How to complete this task: Each line of the material holding the word "Lola" must be identified and copied.

Given entries:
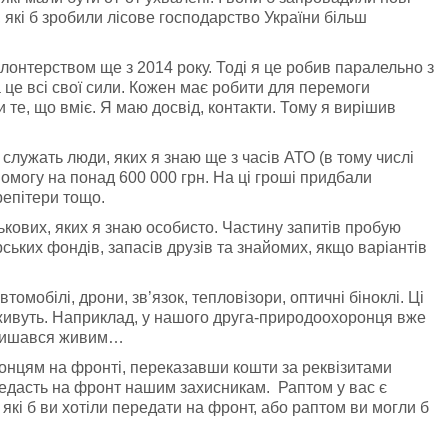
, які б зробили лісове господарство України більш
лонтерством ще з 2014 року. Тоді я це робив паралельно з
 це всі свої сили. Кожен має робити для перемоги
 те, що вміє. Я маю досвід, контакти. Тому я вирішив
 служать люди, яких я знаю ще з часів АТО (в тому числі
омогу на понад 600 000 грн. На ці гроші придбали
репітери тощо.
ськових, яких я знаю особисто. Частину запитів пробую
ьких фондів, запасів друзів та знайомих, якщо варіантів
томобілі, дрони, зв’язок, тепловізори, оптичні біноклі. Ці
 живуть. Наприклад, у нашого друга-природоохоронця вже
м лишався живим…
онцям на фронті, переказавши кошти за реквізитами
редасть на фронт нашим захисникам. Раптом у вас є
 які б ви хотіли передати на фронт, або раптом ви могли б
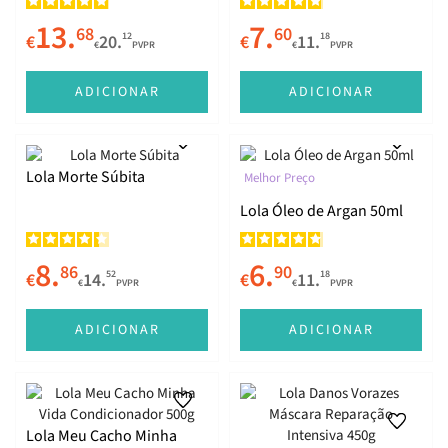
13.
7.
68
60
12
18
€
20.
€
11.
€
PVPR
€
PVPR
ADICIONAR
ADICIONAR
Lola Morte Súbita
Melhor Preço
Lola Óleo de Argan 50ml
8.
6.
86
90
52
18
€
14.
€
11.
€
PVPR
€
PVPR
ADICIONAR
ADICIONAR
Lola Meu Cacho Minha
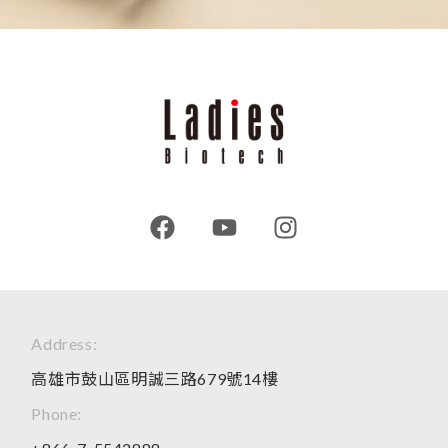
Address:
高雄市鼓山區明誠三路679號14樓
Phone:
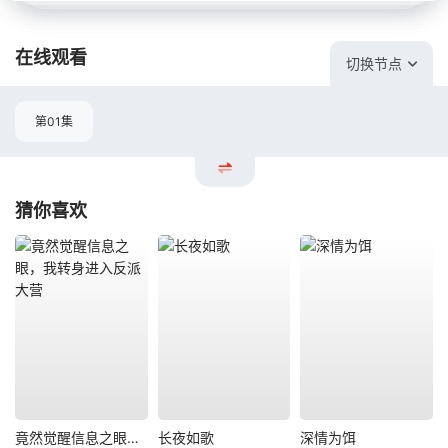
在线观看
切换节点
第01集
猜你喜欢
竟然觉醒信息之眼，我转身进入反派大营
长夜如歌
深情为饵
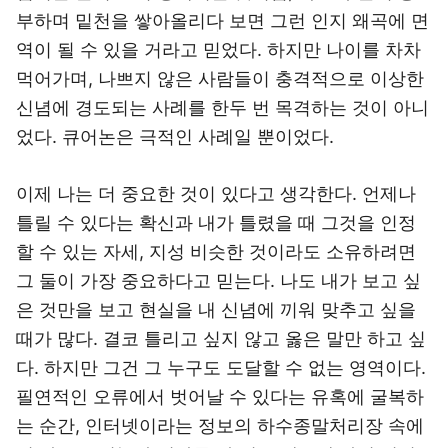
부하며 밑천을 쌓아올리다 보면 그런 인지 왜곡에 면
역이 될 수 있을 거라고 믿었다. 하지만 나이를 차차
먹어가며, 나쁘지 않은 사람들이 충격적으로 이상한
신념에 경도되는 사례를 한두 번 목격하는 것이 아니
었다. 큐어논은 극적인 사례일 뿐이었다.
이제 나는 더 중요한 것이 있다고 생각한다. 언제나
틀릴 수 있다는 확신과 내가 틀렸을 때 그것을 인정
할 수 있는 자세, 지성 비슷한 것이라도 소유하려면
그 둘이 가장 중요하다고 믿는다. 나도 내가 보고 싶
은 것만을 보고 현실을 내 신념에 끼워 맞추고 싶을
때가 많다. 결코 틀리고 싶지 않고 옳은 말만 하고 싶
다. 하지만 그건 그 누구도 도달할 수 없는 영역이다.
필연적인 오류에서 벗어날 수 있다는 유혹에 굴복하
는 순간, 인터넷이라는 정보의 하수종말처리장 속에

Task result:
Lola Morte Súbita
Lola Óleo de Argan 50ml
Lola Meu Cacho Minha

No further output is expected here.